The team found that activities which provide a greater "loading stimulus" to the bones, such as football, can improve skeletal health compared to other non-weight bearing sports like cycling and swimming
University of Exeter celebrates partnership with local college
The Children’s Health and Exercise Research Centre (CHERC), an internationally recognised paediatric research department at the University of Exeter, are celebrating seven years of collaboration with Exmouth Community College.
The partnership, which began in 2014, has enabled pupils to be engaged in a wide variety of research, enabling them to learn first-hand about healthy living.
Thanks to the relationship with the college, the research team at CHERC have been able to better understand how physical activity and diet can influence health in youth. This is important, as chronic health problems may originate in early life.
During the seven-year relationship, CHERC have furthered scientific understanding across a range of important areas by publishing 21 experimental research papers in peer-reviewed journals. The research has included studies which are trying to understand what type of exercise is best for metabolic, cardiovascular and bone health.
For example, the team have found that high-intensity exercise might provide superior health benefits to moderate-intensity activities, whilst activities which provide a greater "loading stimulus" to the bones, such as football, can improve skeletal health compared to other non-weight bearing sports like cycling and swimming.
Part of this research has also helped the team understand how nutrition can influence health. These studies have tested the acute effects of popular high-fat and high-sugar foods, as well as sugar-sweetened beverages, which are a contemporary health concern.
Additionally, the collaboration with the college has also helped the CHERC team investigate diseases such as cystic fibrosis and type 1 diabetes.
Dr Owen Tomlinson, cystic fibrosis researcher at the University of Exeter, said: "My research focuses on why children with cystic fibrosis (CF) have a lower level of fitness compared to children without the disease.
“We utilised MRI scans and fitness tests to identify how large the leg muscles are in children with and without CF, and how efficient these muscles are in using oxygen during exercise.
“We found that children with CF have a lower volume, and a lower efficiency, of muscle and this 'double hit' likely explains a large proportion of their exercise intolerance.

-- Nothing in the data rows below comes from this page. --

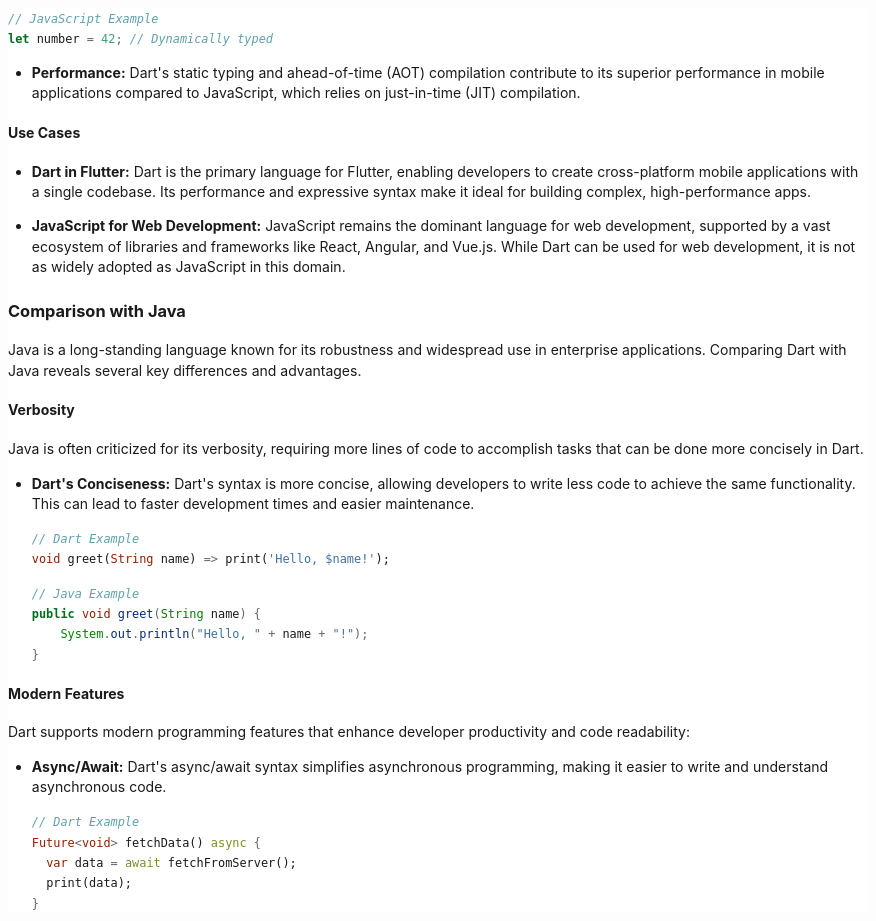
   ```javascript
  // JavaScript Example
  let number = 42; // Dynamically typed
  ```

- **Performance:** Dart's static typing and ahead-of-time (AOT) compilation contribute to its superior performance in mobile applications compared to JavaScript, which relies on just-in-time (JIT) compilation.

#### Use Cases

- **Dart in Flutter:** Dart is the primary language for Flutter, enabling developers to create cross-platform mobile applications with a single codebase. Its performance and expressive syntax make it ideal for building complex, high-performance apps.

- **JavaScript for Web Development:** JavaScript remains the dominant language for web development, supported by a vast ecosystem of libraries and frameworks like React, Angular, and Vue.js. While Dart can be used for web development, it is not as widely adopted as JavaScript in this domain.

### Comparison with Java

Java is a long-standing language known for its robustness and widespread use in enterprise applications. Comparing Dart with Java reveals several key differences and advantages.

#### Verbosity

Java is often criticized for its verbosity, requiring more lines of code to accomplish tasks that can be done more concisely in Dart.

- **Dart's Conciseness:** Dart's syntax is more concise, allowing developers to write less code to achieve the same functionality. This can lead to faster development times and easier maintenance.

  ```dart
  // Dart Example
  void greet(String name) => print('Hello, $name!');
  ```

  ```java
  // Java Example
  public void greet(String name) {
      System.out.println("Hello, " + name + "!");
  }
  ```

#### Modern Features

Dart supports modern programming features that enhance developer productivity and code readability:

- **Async/Await:** Dart's async/await syntax simplifies asynchronous programming, making it easier to write and understand asynchronous code.

  ```dart
  // Dart Example
  Future<void> fetchData() async {
    var data = await fetchFromServer();
    print(data);
  }
  ```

“Having healthy, active and enthusiastic young people from Exmouth was invaluable in his process."
The pupils at Exmouth Community College have also benefited from the teaching and research laboratories at the University of Exeter.
Dr Bert Bond, a Lecturer in Sport and Health Sciences, has been continuing the partnership even during the COVID-19 lockdown by hosting online talks for the pupils.

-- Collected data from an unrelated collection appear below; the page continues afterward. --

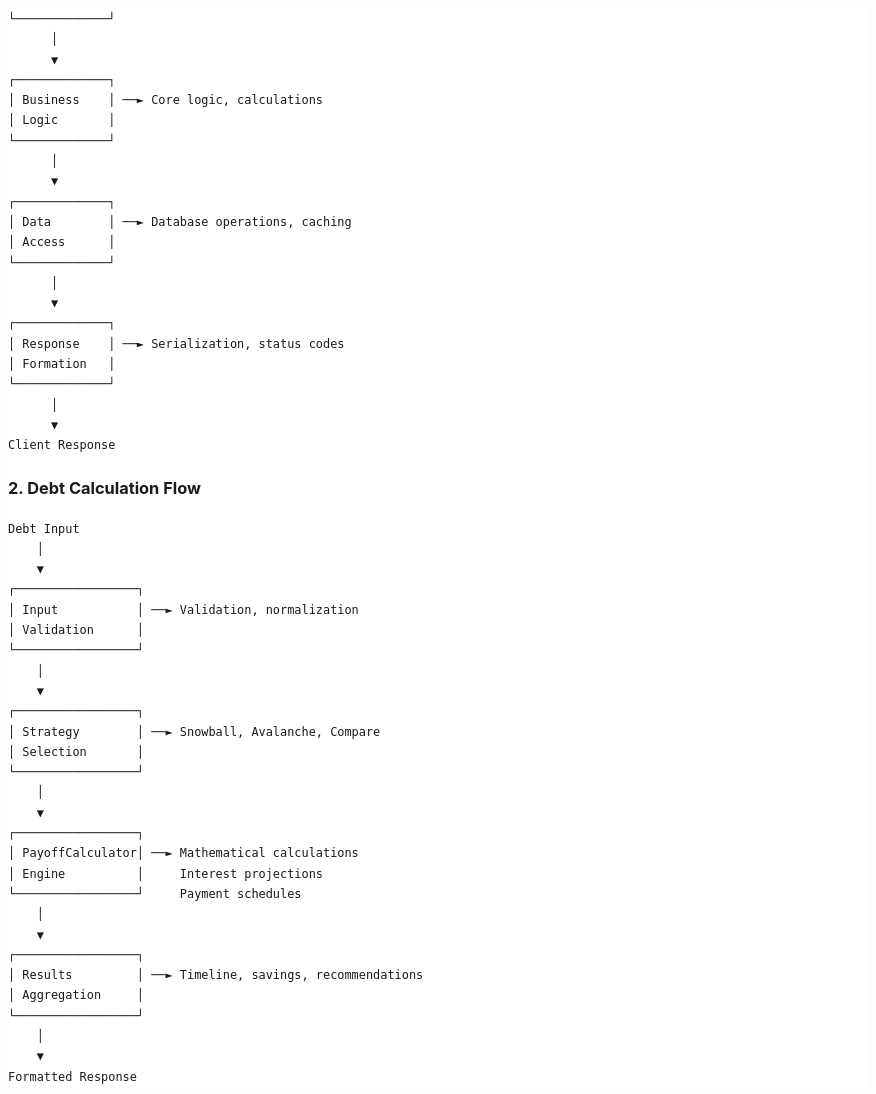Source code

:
 ```
└─────────────┘
      │
      ▼
┌─────────────┐
│ Business    │ ──► Core logic, calculations
│ Logic       │
└─────────────┘
      │
      ▼
┌─────────────┐
│ Data        │ ──► Database operations, caching
│ Access      │
└─────────────┘
      │
      ▼
┌─────────────┐
│ Response    │ ──► Serialization, status codes
│ Formation   │
└─────────────┘
      │
      ▼
Client Response
```

### 2. Debt Calculation Flow

```
Debt Input
    │
    ▼
┌─────────────────┐
│ Input           │ ──► Validation, normalization
│ Validation      │
└─────────────────┘
    │
    ▼
┌─────────────────┐
│ Strategy        │ ──► Snowball, Avalanche, Compare
│ Selection       │
└─────────────────┘
    │
    ▼
┌─────────────────┐
│ PayoffCalculator│ ──► Mathematical calculations
│ Engine          │     Interest projections
└─────────────────┘     Payment schedules
    │
    ▼
┌─────────────────┐
│ Results         │ ──► Timeline, savings, recommendations
│ Aggregation     │
└─────────────────┘
    │
    ▼
Formatted Response
```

Dr Bond said: “Thanks to the continued enthusiasm of Mrs Wright (Head of Post 16) and the PE dept, and the support of Mr Davis (Principal), this collaboration has enabled pupils to engage with the researchers at CHERC, learn from the latest evidence regarding healthy living, and experience the University environment first hand.

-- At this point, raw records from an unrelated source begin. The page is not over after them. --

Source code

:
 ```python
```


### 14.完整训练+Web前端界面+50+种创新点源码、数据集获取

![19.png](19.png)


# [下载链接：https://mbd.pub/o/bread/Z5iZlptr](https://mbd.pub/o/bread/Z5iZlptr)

“This relationship has also been a real success story for improving our understanding across a variety of important research questions.”
Mrs Rachel Wright, Head of Post 16 at Exmouth Community College, said: “As a college we are extremely lucky to be part of cutting edge science, inspiring our young people and also giving opportunities for students to use laboratory equipment.
“Dr Bond has not only supported our level 3 sports students but also given assemblies and lessons on findings and the impact it has on all of us. I look forward to the next research paper and allow our students to experience science first hand.”